If you haven’t read our blogs on Kubernetes yet, it may be worth going back and refreshing yourself.
In this post I’d like to talk about the emergence of Serverless Container Engines and how they differ from Kubernetes. The concept of Serverless Compute Engines has been around now for roughly a year (April 2019) with the main public cloud providers.
- AWS Fargate
- GCP Cloud Run
- Azure Container Instances
As containers have become the preferred way to package, deploy, and manage cloud applications – the public cloud providers saw an opportunity to allow developers to quickly and easily run their containers without worrying about infrastructure.
Traditionally to run a container in the cloud you would need to either provision a Kubernetes cluster or run the cloud providers container service (e.g. AWS Elastic Container Service). Now, however, you have the added option of Serverless Container Engines, which for example, enable you to run your container on AWS and not worry about the underlying infrastructure – all you have to do is tell AWS how much CPU and memory it needs and away you go. What’s more, you can develop your container in any language you want – as opposed to FaaS such as Lambda, where you are restricted to a small list of languages.
Well, that sounds great, why isn’t everyone using these services?
Well, there are three main barriers to these services at the moment…
- Portability, and
Being able to quickly and easily run containers in a managed environment doesn’t come cheap. What cloud providers are doing here is aiming for the market somewhere between entry-level engineers with little experience of the cloud and engineers who don’t want the hassle of managing a containerised platform.
Let’s have a look at the pricing models…
- AWS Fargate pricing is calculated based on the vCPU and memory resources used from the time you start to download your container image until the time it terminates.
- Cloud Run charges you for the resources you use, rounded up to the nearest 100 millisecond (CPU, Memory, Requests, Networking).
- Azure Container Instance pricing is based on the number of vCPU and GBs of memory allocated to the container group. You are charged for each GB and vCPU second that your container group consumes.
So it’s possible to see from these pricing models, that these services are more suited to running predictable workloads for short periods of time. For example, running batch workloads or ad-hoc jobs – if you want to run services like 24/7 web-applications then costs can mount up quickly.
As with all services, there are trade-offs – if you’re able to run a Kubernetes cluster with roughly 80% utilisation on each node then that roughly works out cheaper than Serverless Container Engines plus you get all of the Kubernetes benefits (outlined below).
Each of the Serverless Container Engines uses their own proprietary software which with many of their other services tie you into their platform. It is possible to get around this by establishing complex Infrastructure as Code solutions to abstract away from a particular cloud vendors services, however, this comes at a high engineering cost.
When deciding to use a Serverless Container Engine for your business it must be a strategic decision, as with most services consumed such as FaaS, queuing services etc. they will ultimately tie some of your application into a vendors infrastructure. As with all cloud strategic decisions, this will be purely based on your businesses stance on a multi-cloud approach – are you happy to go all-in with a particular vendor OR do you want a more flexible (more costly) approach?
This is a major plus point for technologies like Kubernetes, that are supported across all major public cloud providers. Using Kubernetes across AWS & GCP for example, businesses are able to migrate their applications easily (if designed for multiple services like SQS & PubSub) between vendors.
Serverless Container Engines are a relatively new service amongst Cloud Providers and therefore are limited in their features – especially when compared to container orchestration platforms such as Kubernetes.
For example, Azures Container Instances are relatively quick to get up and running, but there is no automatic scaling and instances are provisioned manually. AWS Fargate takes upto 20 minutes to provision all the underlying infrastructure and unless you want to configure the underlying cluster there is no elastic scaling.
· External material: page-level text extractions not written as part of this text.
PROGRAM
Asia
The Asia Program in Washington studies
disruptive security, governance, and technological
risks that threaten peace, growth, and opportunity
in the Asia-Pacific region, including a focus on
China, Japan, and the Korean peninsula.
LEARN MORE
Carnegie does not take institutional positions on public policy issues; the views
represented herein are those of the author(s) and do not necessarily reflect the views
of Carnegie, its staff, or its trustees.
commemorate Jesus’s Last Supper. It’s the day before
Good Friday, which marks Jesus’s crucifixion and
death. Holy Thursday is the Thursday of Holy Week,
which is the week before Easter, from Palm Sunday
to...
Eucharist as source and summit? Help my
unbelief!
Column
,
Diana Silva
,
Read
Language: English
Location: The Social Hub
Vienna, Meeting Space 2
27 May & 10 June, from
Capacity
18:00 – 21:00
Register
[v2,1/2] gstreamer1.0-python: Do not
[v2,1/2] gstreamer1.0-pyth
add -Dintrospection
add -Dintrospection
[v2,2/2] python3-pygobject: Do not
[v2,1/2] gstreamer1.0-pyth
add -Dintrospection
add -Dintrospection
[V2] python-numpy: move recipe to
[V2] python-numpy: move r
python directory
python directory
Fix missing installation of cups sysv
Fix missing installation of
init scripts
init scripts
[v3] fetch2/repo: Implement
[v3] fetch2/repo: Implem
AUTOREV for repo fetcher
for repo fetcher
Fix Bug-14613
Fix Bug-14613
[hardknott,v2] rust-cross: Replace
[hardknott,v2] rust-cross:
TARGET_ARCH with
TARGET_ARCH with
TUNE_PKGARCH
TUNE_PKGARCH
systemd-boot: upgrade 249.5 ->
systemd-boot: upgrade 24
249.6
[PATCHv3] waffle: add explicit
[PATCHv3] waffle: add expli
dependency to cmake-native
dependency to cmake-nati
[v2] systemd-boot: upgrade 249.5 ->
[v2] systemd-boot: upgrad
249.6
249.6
GCP Cloud Run is the best of these services, providing auto-scaling and scale-to-zero out of the box, but even that has it limits…for example only being able to spin up single containers.
If you’re looking to experiment with containers, or setup short-lived, predictable workloads then Serverless Container Engines are a great option to get started with. Being able to quickly and easily run containers without requiring detailed cloud knowledge or undergoing the pain of managing the underlying infrastructure is a very attractive prospect.
However, for running complex, distributed systems – they simply don’t stack up. High costs and limitations in container orchestration make it almost impossible to design enterprise-grade systems to run on these services. Features such as automatic rollbacks, network routing, self-healing, health checks and load balancing – needed for managing large scale systems – are only currently available in orchestration platforms such as Kubernetes.